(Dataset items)

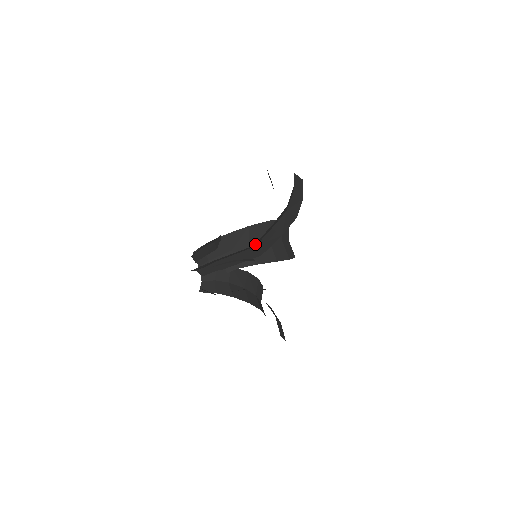
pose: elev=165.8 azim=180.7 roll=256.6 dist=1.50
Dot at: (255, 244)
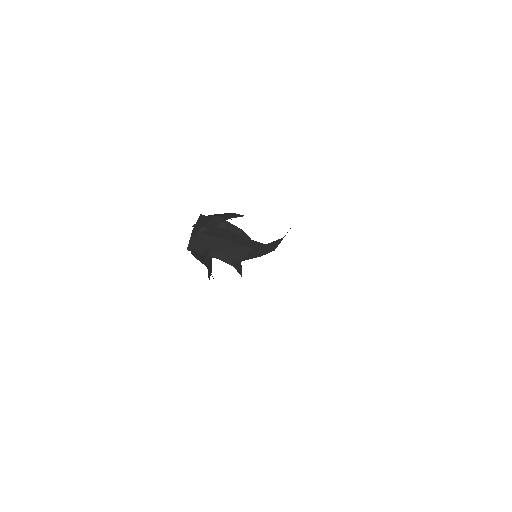
Dot at: (261, 245)
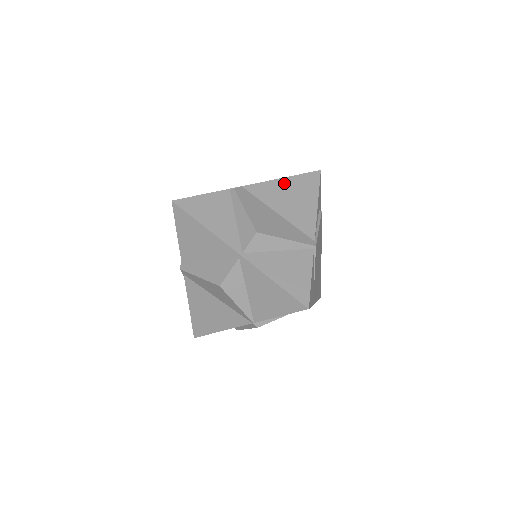
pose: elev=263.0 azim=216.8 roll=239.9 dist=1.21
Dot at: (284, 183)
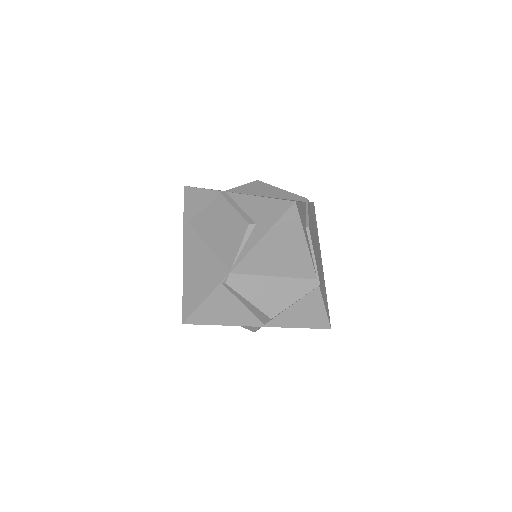
Dot at: (266, 243)
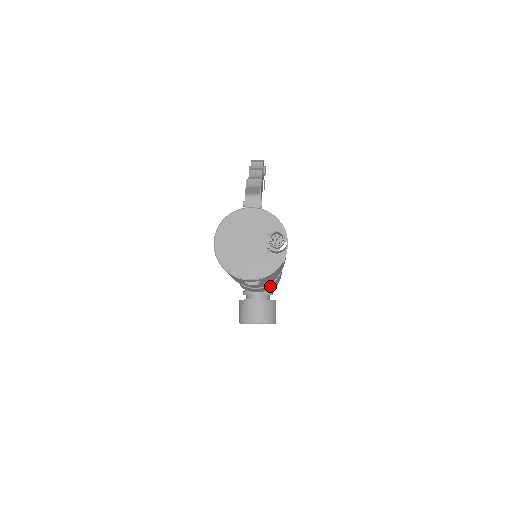
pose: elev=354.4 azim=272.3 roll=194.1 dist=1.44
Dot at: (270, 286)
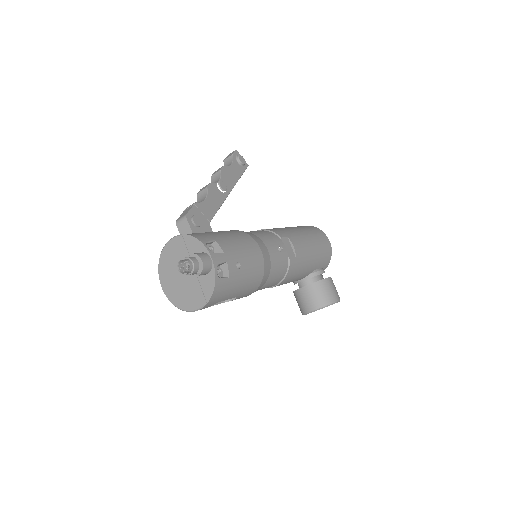
Dot at: (296, 274)
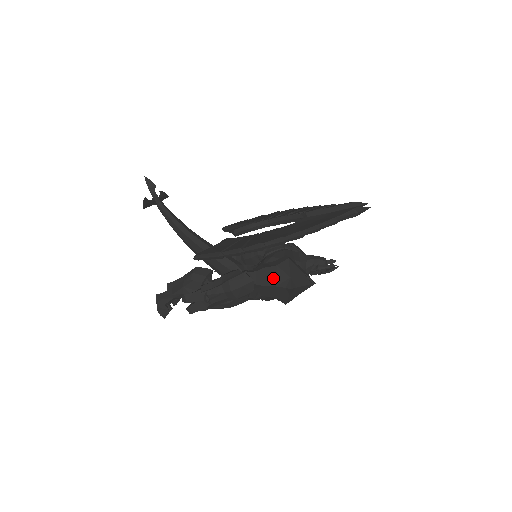
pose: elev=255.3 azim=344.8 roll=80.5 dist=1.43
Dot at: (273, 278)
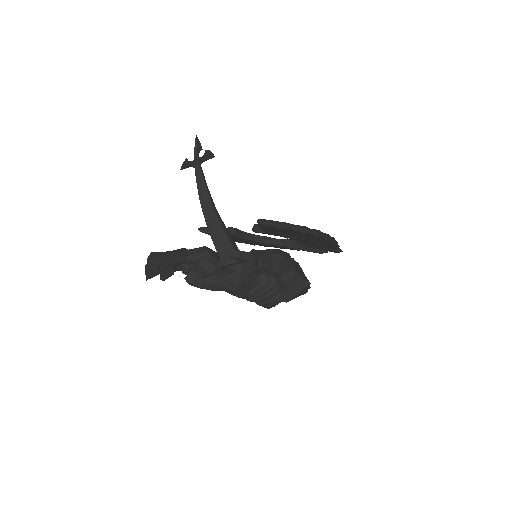
Dot at: (298, 270)
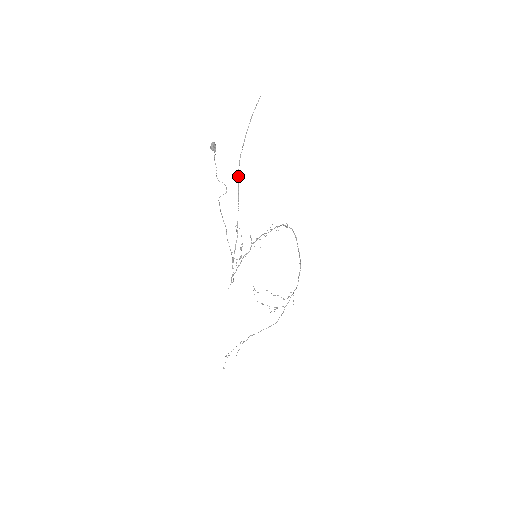
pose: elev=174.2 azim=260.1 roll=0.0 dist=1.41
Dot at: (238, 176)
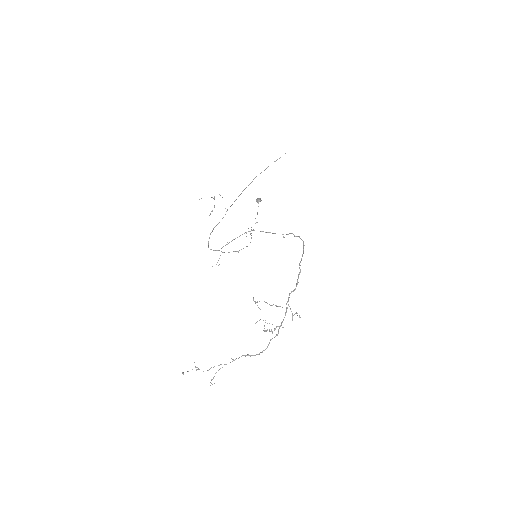
Dot at: occluded
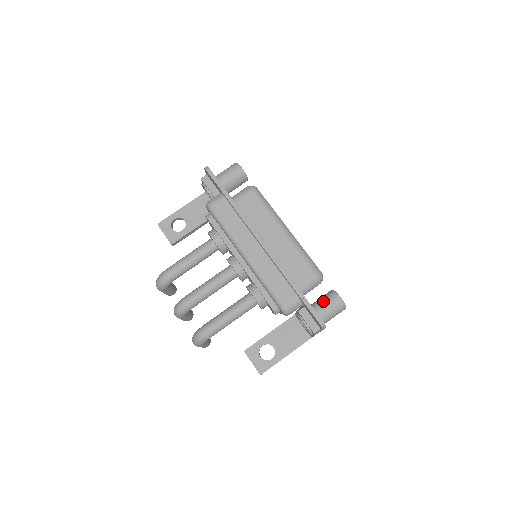
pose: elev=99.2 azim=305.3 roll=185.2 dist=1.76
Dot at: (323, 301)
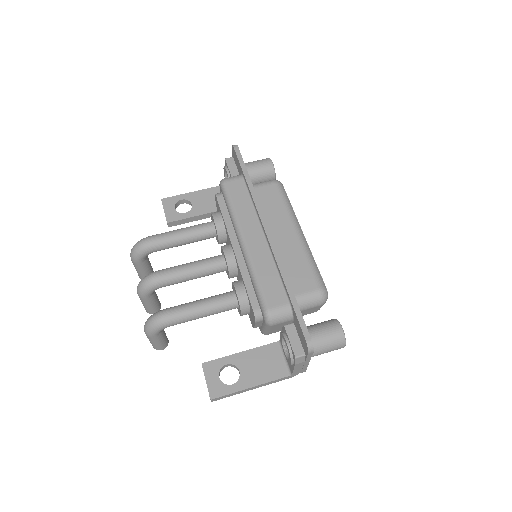
Dot at: (319, 325)
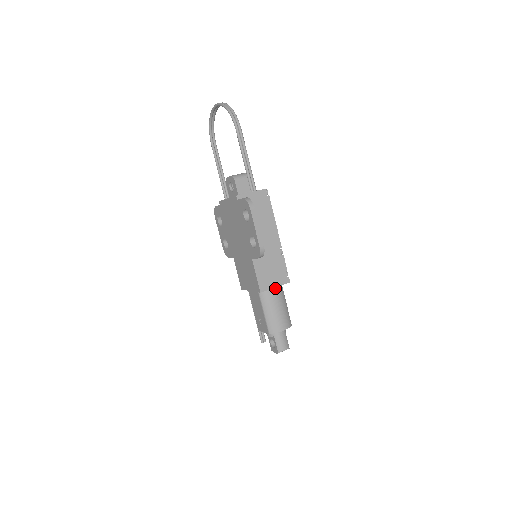
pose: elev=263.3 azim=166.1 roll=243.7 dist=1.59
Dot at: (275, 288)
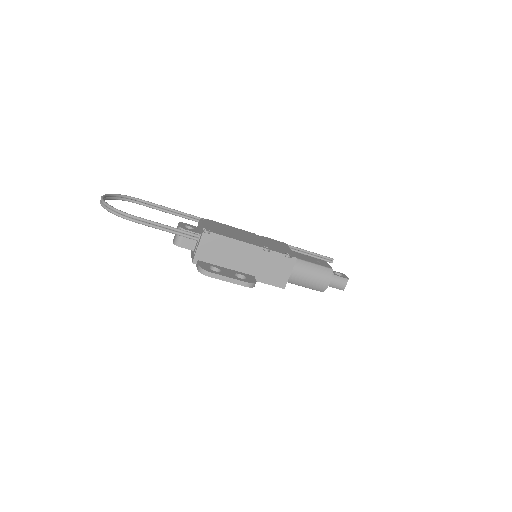
Dot at: (292, 270)
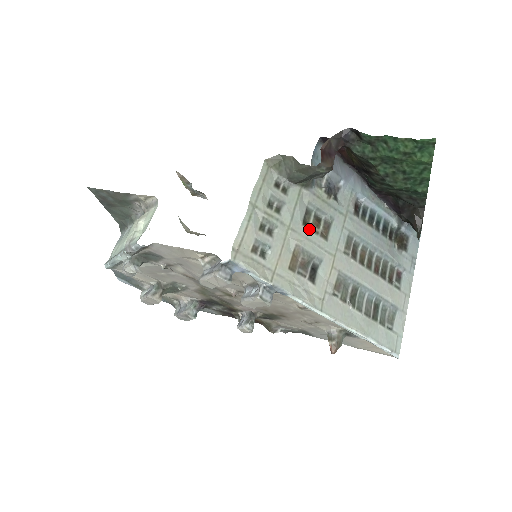
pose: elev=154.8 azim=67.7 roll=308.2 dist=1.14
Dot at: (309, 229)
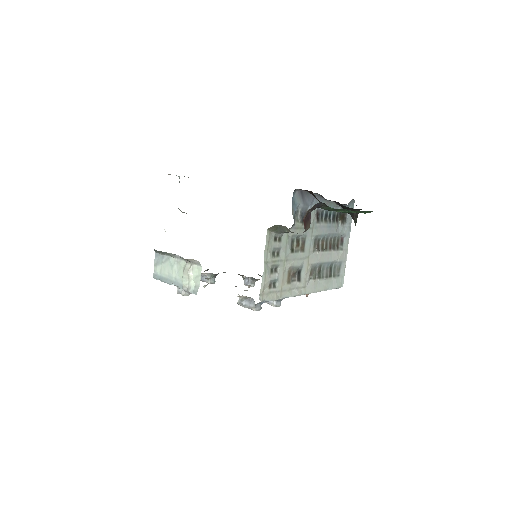
Dot at: (294, 252)
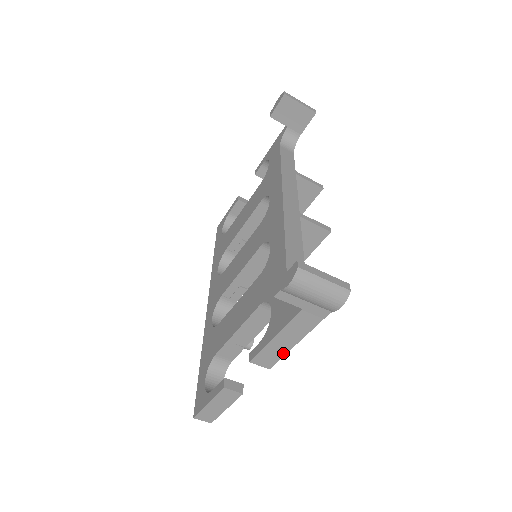
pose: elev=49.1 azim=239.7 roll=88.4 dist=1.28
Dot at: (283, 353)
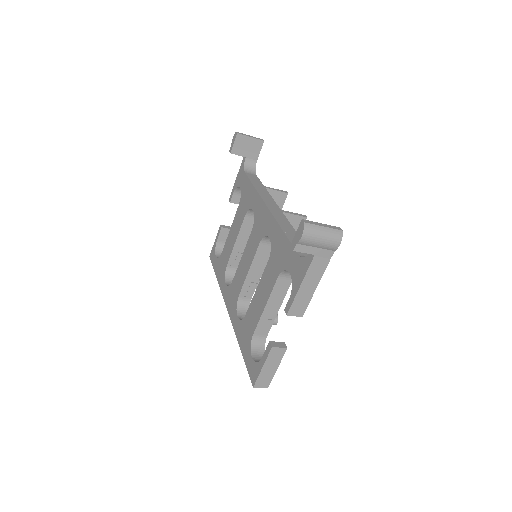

**Written instruction:**
Output the portion of the rows beginning with the line containing "pose: elev=263.3 azim=166.1" and continuing through the end of the rows as a Markdown table with the columns Number and Line, omitting blank lines and the pictures.

**Output:**
| Number | Line |
|---|---|
| 1 | pose: elev=263.3 azim=166.1 roll=243.7 dist=1.59 |
| 2 | Dot at: (275, 288) |
| 3 | Dot at: (292, 270) |
| 4 | pose: elev=154.8 azim=67.7 roll=308.2 dist=1.14 |
| 5 | Dot at: (309, 229) |
| 6 | Dot at: (294, 252) |
| 7 | pose: elev=49.1 azim=239.7 roll=88.4 dist=1.28 |
| 8 | Dot at: (283, 353) |